Ainsi la remarque de Bonne-Maman le projette en arrière, dans la période où il vivait seul dans la rue avant d’être recueilli par un policier et conduit à l’orphelinat ; quant aux propos de sa mère, ils suscitent chez lui l’impression de tomber dans le vide, comme l’indique alors la courte scène imaginaire qui le montre chuter et se transformer en pomme pourrie atterrissant dans un seau de pommes « saines ». L’image suivante transpose le seau dans une rue coréenne déserte avec, à proximité, un tout petit enfant apercevant une femme de dos, protégée par une ombrelle. Cette silhouette de femme dont on ne distingue pas les traits représente la manière très vague, mais aussi idéalisée, dont Jung imagine sa mère biologique ; cette image, qui traduit clairement le manque d’une maman, reviendra à plusieurs reprises dans le film, principalement dans des moments de solitude et de grande tristesse.
Cette scène traumatisante semble d’ailleurs ouvrir une période durant laquelle Jung va enchaîner les bêtises : il falsifie son bulletin, fend en deux les planches à pain ou tire au pistolet sur les poules et les canards ; il vole un billet dans le porte-monnaie de sa mère et, avec l’argent, achète un pétard qu’il fait éclater aux pieds du professeur de sport… Ces bêtises, qui pourraient finalement être celles de n’importe quel enfant arrivé à la fin de l’enseignement primaire, entraînent des sanctions sévères, qui vont du châtiment corporel à la tonte radicale de sa chevelure. La honte qu’il ressent alors le projette une fois encore dans le passé, au moment où il avait subi le même sort — mais dans une perspective d’hygiène cette fois — en arrivant à l’orphelinat. Cette période qui referme l’enfance est encore marquée par la découverte de la culture japonaise, qui lui permet d’entrer en contact avec ses origines asiatiques[1].
Cette passion, particulièrement mise en évidence dans le film par de nombreux détails, montre qu’il commence à se construire une identité en marge de la culture occidentale, ce qui témoigne d’un désir plus ou moins conscient de retrouver ses racines.

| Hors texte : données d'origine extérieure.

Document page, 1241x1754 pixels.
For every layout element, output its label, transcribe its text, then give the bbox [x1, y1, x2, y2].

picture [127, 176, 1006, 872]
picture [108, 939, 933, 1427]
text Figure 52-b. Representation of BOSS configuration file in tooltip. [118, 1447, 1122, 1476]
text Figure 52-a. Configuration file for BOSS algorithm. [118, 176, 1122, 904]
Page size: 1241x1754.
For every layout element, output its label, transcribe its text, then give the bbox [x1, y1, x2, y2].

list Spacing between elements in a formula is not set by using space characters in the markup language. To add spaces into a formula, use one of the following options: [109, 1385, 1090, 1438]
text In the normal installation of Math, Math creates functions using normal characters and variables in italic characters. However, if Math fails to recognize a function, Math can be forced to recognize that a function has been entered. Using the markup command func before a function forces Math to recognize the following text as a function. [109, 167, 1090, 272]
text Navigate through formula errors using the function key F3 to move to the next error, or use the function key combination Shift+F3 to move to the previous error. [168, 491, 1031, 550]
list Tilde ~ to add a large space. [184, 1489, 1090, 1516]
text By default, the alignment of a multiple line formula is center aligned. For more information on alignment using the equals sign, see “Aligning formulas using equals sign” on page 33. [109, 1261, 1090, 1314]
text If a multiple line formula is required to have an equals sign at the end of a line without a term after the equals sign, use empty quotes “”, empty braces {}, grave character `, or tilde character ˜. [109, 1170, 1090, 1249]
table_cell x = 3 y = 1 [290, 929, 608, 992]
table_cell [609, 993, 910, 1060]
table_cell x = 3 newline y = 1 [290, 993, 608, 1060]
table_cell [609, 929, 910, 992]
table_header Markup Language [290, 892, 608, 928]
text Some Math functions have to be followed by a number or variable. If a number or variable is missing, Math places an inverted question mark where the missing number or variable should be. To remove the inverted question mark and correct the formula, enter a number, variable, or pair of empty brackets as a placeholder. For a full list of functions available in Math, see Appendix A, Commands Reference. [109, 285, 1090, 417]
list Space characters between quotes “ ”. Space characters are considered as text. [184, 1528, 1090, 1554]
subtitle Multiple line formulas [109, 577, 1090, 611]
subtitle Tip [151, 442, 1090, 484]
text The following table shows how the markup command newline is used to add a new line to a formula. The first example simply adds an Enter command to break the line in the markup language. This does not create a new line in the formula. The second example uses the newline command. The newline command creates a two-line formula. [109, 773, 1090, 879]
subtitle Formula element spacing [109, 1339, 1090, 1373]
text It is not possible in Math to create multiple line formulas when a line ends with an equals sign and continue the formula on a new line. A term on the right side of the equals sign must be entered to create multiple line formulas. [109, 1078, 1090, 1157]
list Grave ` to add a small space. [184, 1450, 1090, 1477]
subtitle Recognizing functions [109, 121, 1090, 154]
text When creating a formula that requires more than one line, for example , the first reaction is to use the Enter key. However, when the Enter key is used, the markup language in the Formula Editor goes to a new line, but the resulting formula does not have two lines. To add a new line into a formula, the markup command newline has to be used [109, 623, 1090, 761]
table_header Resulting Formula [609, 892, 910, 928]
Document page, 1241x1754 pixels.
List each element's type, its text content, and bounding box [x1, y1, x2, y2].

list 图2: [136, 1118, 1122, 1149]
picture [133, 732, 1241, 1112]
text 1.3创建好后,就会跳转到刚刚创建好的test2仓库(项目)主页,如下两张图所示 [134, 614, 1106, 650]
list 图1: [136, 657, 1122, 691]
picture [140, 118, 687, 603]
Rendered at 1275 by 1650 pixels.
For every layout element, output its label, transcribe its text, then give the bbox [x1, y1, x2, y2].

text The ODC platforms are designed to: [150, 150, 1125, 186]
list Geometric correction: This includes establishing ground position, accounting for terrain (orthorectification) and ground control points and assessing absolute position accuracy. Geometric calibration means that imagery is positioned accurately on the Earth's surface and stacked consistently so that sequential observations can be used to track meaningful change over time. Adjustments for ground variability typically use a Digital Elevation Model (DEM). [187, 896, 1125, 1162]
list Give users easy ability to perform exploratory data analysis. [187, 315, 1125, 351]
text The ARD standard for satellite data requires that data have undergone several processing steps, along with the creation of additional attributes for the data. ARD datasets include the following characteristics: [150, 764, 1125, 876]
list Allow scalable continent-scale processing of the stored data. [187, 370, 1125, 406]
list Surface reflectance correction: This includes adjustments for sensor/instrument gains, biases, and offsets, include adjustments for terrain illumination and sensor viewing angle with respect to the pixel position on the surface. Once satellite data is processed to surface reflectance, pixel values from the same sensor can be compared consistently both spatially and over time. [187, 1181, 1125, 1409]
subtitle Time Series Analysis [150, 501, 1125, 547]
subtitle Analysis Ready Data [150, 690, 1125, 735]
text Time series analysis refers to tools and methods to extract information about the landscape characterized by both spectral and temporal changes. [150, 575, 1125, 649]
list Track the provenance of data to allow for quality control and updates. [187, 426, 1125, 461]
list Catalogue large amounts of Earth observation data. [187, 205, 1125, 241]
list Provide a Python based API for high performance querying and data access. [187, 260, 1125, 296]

C’est d’ailleurs au cours de cette période qu’il fait un cauchemar terrifiant montrant une femme, un homme et un nouveau-né empêtrés dans un enchevêtrement de racines tentaculaires, les images étant accompagnées de hurlements caverneux.
Enfin, l’adolescence est clairement pour Jung une période beaucoup plus sombre et tourmentée. Elle est principalement marquée par sa rencontre avec une jeune fille et un couple de Coréens, qui rend plus douloureuse encore la question de ses origines. Avant ces rencontres, sa conduite se caractérisait par un rejet en bloc de l’univers coréen à tel point qu’il lui était impossible d’entrer en contact avec un enfant ou un adolescent de la même origine que lui. On se souviendra que, dans la première partie du film, Jung vit très mal l’arrivée d’une petite soeur de même origine que lui. Son attitude se justifie sans doute par de la jalousie — Valérie risque de lui voler la vedette — mais certainement aussi par l’image que celle-ci lui renvoie de lui-même. Une telle aversion était probablement déjà pour lui une manière de se protéger d’un écartèlement difficile lié à sa double appartenance culturelle. Avec la rencontre de Kim et de la famille coréenne, il n’y a plus d’échappatoire possible et Jung est contraint de se confronter à une réalité qu’il avait jusque-là évacuée. En même temps qu’il se rapproche de l’univers coréen, Jung s’éloigne de sa famille d’adoption et de la culture occidentale qu’elle incarne. Replié sur lui-même, il n’arrive plus à entrer en communication avec ses père, mère, frère et soeurs et il profite d’une remarque de sa mère pour sortir de table, faire sa valise et quitter la maison, non sans s’être révolté en tentant de crier aussi fort qu’elle. C’est ainsi la première fois que nous le voyons entrer en conflit ouvert avec ses parents.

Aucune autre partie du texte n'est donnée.